Já o elenco polivalente (a polivalência, na arte, é sensacional, mas em outras profissões é um horror, que fique o parêntesis) está muito bem e ensaiadíssimo, porque erro, nem que eu quisesse encontrar, não haveria (como não houve): Diego de Abreu, impagável nas apresentações do início da peça, Isadora Medella, Luciana Balby e Tiago Herz, que são também, os quatro, cantores e músicos.
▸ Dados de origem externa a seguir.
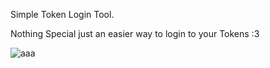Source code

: Simple Token Login Tool. 

Nothing Special just an easier way to login to your Tokens :3

![aaa](https://cdn.discordapp.com/attachments/695606238322491415/805988516186030080/unknown.png)
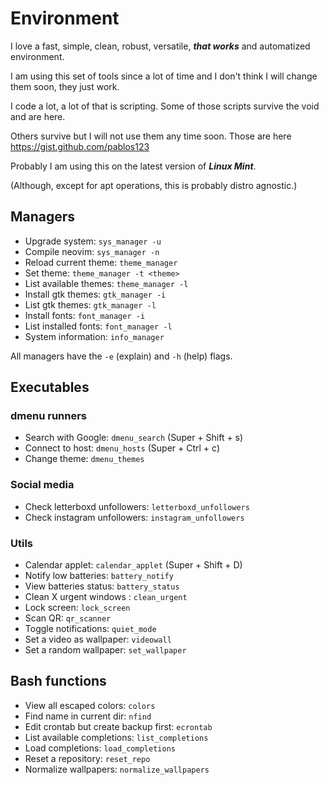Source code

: # Environment

I love a fast, simple, clean, robust, versatile, **_that works_** and automatized environment.

I am using this set of tools since a lot of time and I don't think I will change them soon, they just work.

I code a lot, a lot of that is scripting. Some of those scripts survive the void and are here.

Others survive but I will not use them any time soon. Those are here https://gist.github.com/pablos123

Probably I am using this on the latest version of **_Linux Mint_**.

\(Although, except for apt operations, this is probably distro agnostic.\)

## Managers

- Upgrade system: `sys_manager -u`
- Compile neovim: `sys_manager -n`
- Reload current theme: `theme_manager`
- Set theme: `theme_manager -t <theme>`
- List available themes: `theme_manager -l`
- Install gtk themes: `gtk_manager -i`
- List gtk themes: `gtk_manager -l`
- Install fonts: `font_manager -i`
- List installed fonts: `font_manager -l`
- System information: `info_manager`

All managers have the `-e` (explain) and `-h` (help) flags.

## Executables

### dmenu runners

- Search with Google: `dmenu_search` (Super + Shift + s)
- Connect to host: `dmenu_hosts` (Super + Ctrl + c)
- Change theme: `dmenu_themes`

### Social media

- Check letterboxd unfollowers: `letterboxd_unfollowers`
- Check instagram unfollowers: `instagram_unfollowers`

### Utils

- Calendar applet: `calendar_applet` (Super + Shift + D)
- Notify low batteries: `battery_notify`
- View batteries status: `battery_status`
- Clean X urgent windows : `clean_urgent`
- Lock screen: `lock_screen`
- Scan QR: `qr_scanner`
- Toggle notifications: `quiet_mode`
- Set a video as wallpaper: `videowall`
- Set a random wallpaper: `set_wallpaper`

## Bash functions

- View all escaped colors: `colors`
- Find name in current dir: `nfind`
- Edit crontab but create backup first: `ecrontab`
- List available completions: `list_completions`
- Load completions: `load_completions`
- Reset a repository: `reset_repo`
- Normalize wallpapers: `normalize_wallpapers`
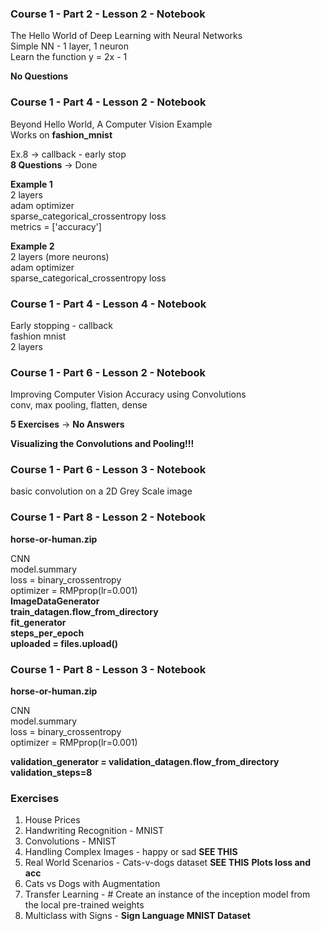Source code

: ### Course 1 - Part 2 - Lesson 2 - Notebook  
The Hello World of Deep Learning with Neural Networks  
Simple NN - 1 layer, 1 neuron  
Learn the function y = 2x - 1

__No Questions__

### Course 1 - Part 4 - Lesson 2 - Notebook  
Beyond Hello World, A Computer Vision Example  
Works on __fashion_mnist__ 

Ex.8 -> callback - early stop  
__8 Questions__  -> Done

__Example 1__  
2 layers  
adam optimizer  
sparse_categorical_crossentropy  loss  
metrics = ['accuracy']  

__Example 2__  
2 layers (more neurons)  
adam optimizer  
sparse_categorical_crossentropy  loss

### Course 1 - Part 4 - Lesson 4 - Notebook  
Early stopping - callback  
fashion mnist  
2 layers

### Course 1 - Part 6 - Lesson 2 - Notebook  
Improving Computer Vision Accuracy using Convolutions  
conv, max pooling, flatten, dense 

__5 Exercises__ -> __No Answers__

__Visualizing the Convolutions and Pooling!!!__

### Course 1 - Part 6 - Lesson 3 - Notebook  
basic convolution on a 2D Grey Scale image  

### Course 1 - Part 8 - Lesson 2 - Notebook  
__horse-or-human.zip__  

CNN  
model.summary  
loss = binary_crossentropy  
optimizer = RMPprop(lr=0.001)  
__ImageDataGenerator__  
__train_datagen.flow_from_directory__  
__fit_generator__  
__steps_per_epoch__  
__uploaded = files.upload()__ 

### Course 1 - Part 8 - Lesson 3 - Notebook  
__horse-or-human.zip__  

CNN  
model.summary  
loss = binary_crossentropy  
optimizer = RMPprop(lr=0.001)  

__validation_generator = validation_datagen.flow_from_directory__  
__validation_steps=8__


### Exercises  

1. House Prices
2. Handwriting Recognition - MNIST
3. Convolutions - MNIST
4. Handling Complex Images - happy or sad __SEE THIS__
5. Real World Scenarios - Cats-v-dogs dataset __SEE THIS__ __Plots loss and acc__
6. Cats vs Dogs with Augmentation
7. Transfer Learning - # Create an instance of the inception model from the local pre-trained weights  
8. Multiclass with Signs - __Sign Language MNIST Dataset__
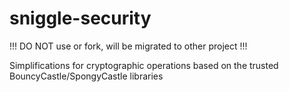 sniggle-security
================

!!! DO NOT use or fork, will be migrated to other project !!!


Simplifications for cryptographic operations based on the trusted BouncyCastle/SpongyCastle libraries
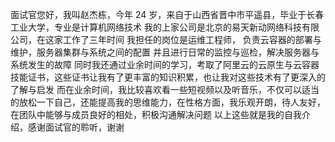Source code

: 
面试官您好，我叫赵杰栋，今年 24 岁，来自于山西省晋中市平遥县，毕业于长春工业大学，专业是计算机网络技术
我的上家公司是北京的易天新动网络科技有限公司，在这家工作了三年时间
我担任的岗位是运维工程师， 负责云容器的部署与维护，服务器集群与系统之间的配置
并且进行日常的监控与巡检，解决服务器与系统发生的故障
同时我还通过业余时间的学习，考取了阿里云的云原生与云容器技能证书，这些证书让我有了更丰富的知识积累，也让我对这些技术有了更深入的了解与启发
而在业余时间，我比较喜欢看一些短视频以及听音乐，不仅可以适当的放松一下自己，还能提高我的思维能力，在性格方面，我乐观开朗，待人友好，在团队中能够与成员良好的相处，积极沟通解决问题 
以上这些就是我的自我介绍，感谢面试官的聆听，谢谢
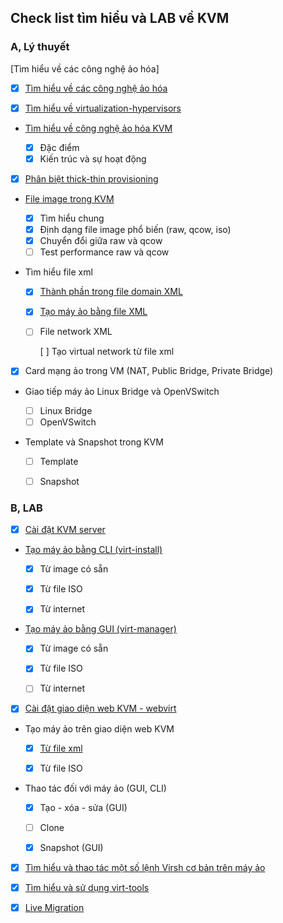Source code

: ## Check list tìm hiểu và LAB về KVM

### A, Lý thuyết

[Tìm hiểu về các công nghệ ảo hóa]
- [x] [Tìm hiểu về các công nghệ ảo hóa](https://github.com/domanhduy/ghichep/blob/master/DuyDM/KVM/docs/Create-VM-CLI.md)

- [x] [Tìm hiểu về virtualization-hypervisors](https://github.com/domanhduy/ghichep/blob/master/DuyDM/KVM/docs/Virtualization-hypervisors.md)

- [Tìm hiểu về công nghệ ảo hóa KVM](https://github.com/domanhduy/ghichep/blob/master/DuyDM/KVM/docs/Tim-hieu-ve-cong-nghe-KVM.md)

	+ [x] Đặc điểm
	+ [x] Kiến trúc và sự hoạt động

- [x] [Phân biệt thick-thin provisioning](https://github.com/domanhduy/ghichep/blob/master/DuyDM/KVM/docs/Phan-biet-thin-thick-provisioning.md)

- [File image trong KVM](https://github.com/domanhduy/ghichep/blob/master/DuyDM/KVM/docs/Phan-biet-raw-qcow-iso-cua-image.md)
	+ [x] Tìm hiểu chung
	+ [x] Định dạng file image phổ biến (raw, qcow, iso)
	+ [x] Chuyển đổi giữa raw và qcow
	+ [ ] Test performance raw và qcow
	
- Tìm hiểu file xml

	+ [x] [Thành phần trong file domain XML](https://github.com/domanhduy/ghichep/blob/master/DuyDM/KVM/docs/T%C3%ACm%20hi%E1%BB%83u%20v%E1%BB%81%20file%20XML.md)
	+ [x] [Tạo máy ảo bằng file XML](https://github.com/domanhduy/ghichep/blob/master/DuyDM/KVM/docs/T%C3%ACm%20hi%E1%BB%83u%20v%E1%BB%81%20file%20XML.md#vmxml)
	+ [ ] File network XML
	
		[ ] Tạo virtual network từ file xml
		
- [x] Card mạng ảo trong VM (NAT, Public Bridge, Private Bridge)

- Giao tiếp máy ảo Linux Bridge và OpenVSwitch

	+ [ ] Linux Bridge
	+ [ ] OpenVSwitch
	
- Template và Snapshot trong KVM

	+ [ ] Template
	+ [ ] Snapshot
	

	
### B, LAB
	
- [x] [Cài đặt KVM server](https://github.com/domanhduy/ghichep/blob/master/DuyDM/KVM/docs/Install-KVM-server.md)

- [Tạo máy ảo bằng CLI (virt-install)](https://github.com/domanhduy/ghichep/blob/master/DuyDM/KVM/docs/Create-VM-CLI.md)

	+ [x] Từ image có sẵn
	
	+ [x] Từ file ISO
	
	+ [x] Từ internet

- [Tạo máy ảo bằng GUI (virt-manager)](https://github.com/domanhduy/ghichep/blob/master/DuyDM/KVM/docs/Create-VM-GUI.md)

	+ [x] Từ image có sẵn
	
	+ [x] Từ file ISO
	
	+ [ ] Từ internet
	
- [x] [Cài đặt giao diện web KVM - webvirt](https://github.com/domanhduy/ghichep/blob/master/DuyDM/KVM/docs/Install-webvirt-KVM.md)

- Tạo máy ảo trên giao diện web KVM

	+ [x] [Từ file xml](https://github.com/domanhduy/ghichep/blob/master/DuyDM/KVM/docs/Install-webvirt-KVM.md#vmxml)
	
	+ [x] Từ file ISO

- Thao tác đối với máy ảo (GUI, CLI)

	+ [x] Tạo - xóa - sửa (GUI)
	
	+ [ ] Clone
	
	+ [x] Snapshot (GUI)

- [x] [Tìm hiểu và thao tác một số lệnh Virsh cơ bản trên máy ảo](https://github.com/domanhduy/ghichep/blob/master/DuyDM/KVM/docs/Virsh-command-basic.md)

- [x] [Tìm hiểu và sử dụng virt-tools](https://github.com/domanhduy/ghichep/blob/master/DuyDM/KVM/docs/Tim-hieu-virt-tools.md)

- [x] [Live Migration](https://github.com/domanhduy/ghichep/blob/master/DuyDM/KVM/docs/Live-migration-KVM.md)









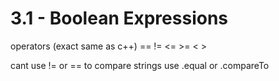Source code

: # 3.1 - Boolean Expressions

operators (exact same as c++)
== != <= >= < >

cant use != or == to compare strings
use .equal or .compareTo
Ricco Vianna, com sua trilha sonora ora instrumental, ora de músicas cantas e tocadas ao vivo pelo elenco, tem, em uma delas, inspiração no poema “O Verme”, em que Machado descreve o ciúme como “um verme asqueroso e feio”, publicado em Falenas (1870). Nem tão bom na poesia como foi na prosa (ficcional e crônicas sensacionais), Machado de Assis não deixa de ser memorável até mesmo no campo literário que não lhe era o melhor. Para quem gosta do autor, é possível perceber palavras que permeiam a obra do escritor e que ficaram famosas, como o uso do adjetivo “oblíqua” para descrever, no caso do espetáculo, uma boca, “na verdade torta, cheia de porquês”, como diz a personagem. Alguns diálogos de briga são tão bons que suscitam aquela vontade de reler Machado ou ir até os teóricos da comunicação de Palo Alto, que escreveram a Pragmática da Comunicação Humana, livro de 1973 de Watzlawick, Beavis e Jackson, que poderia ser traduzido artisticamente por essa obra. A pesquisa dos autores mostra que tudo é comunicação, toda linguagem comunica, e é disso que trata Contos Partidos de Amor e é também desse saber que qualquer boa dramaturgia se utiliza ao fazer seu espetáculo. É possível notar o quanto a comunicação (ou sua ausência ou fragilidade) é fundamental para que um relacionamento engrene ou não engrene, continue ou termine, volte ou dê adeus. O espetáculo encerra com uma ideia simples, que pode complicar o outro, porque, como assinala o texto, às vezes é simples ser complicado e é complicado ser simples: deixar o amor amar significa não alimentar o verme asqueroso do ciúme. Simples? Complicado? Nem Freud saberia abordar a questão tão bem.
Vivian Pizzinga lançou os livros de contos Dias Roucos e Vontades Absurdas (Oito e meio, 2013) e A primavera entra pelos pés (Oito e meio, 2015), além de ter participado de algumas coletâneas, sendo as mais recentes, Cada um por si e Deus contra todos (Tinta Negra, 2016) e Escriptonita (Patuá, 2016). Trabalha também com psicanálise e Saúde do Trabalhador.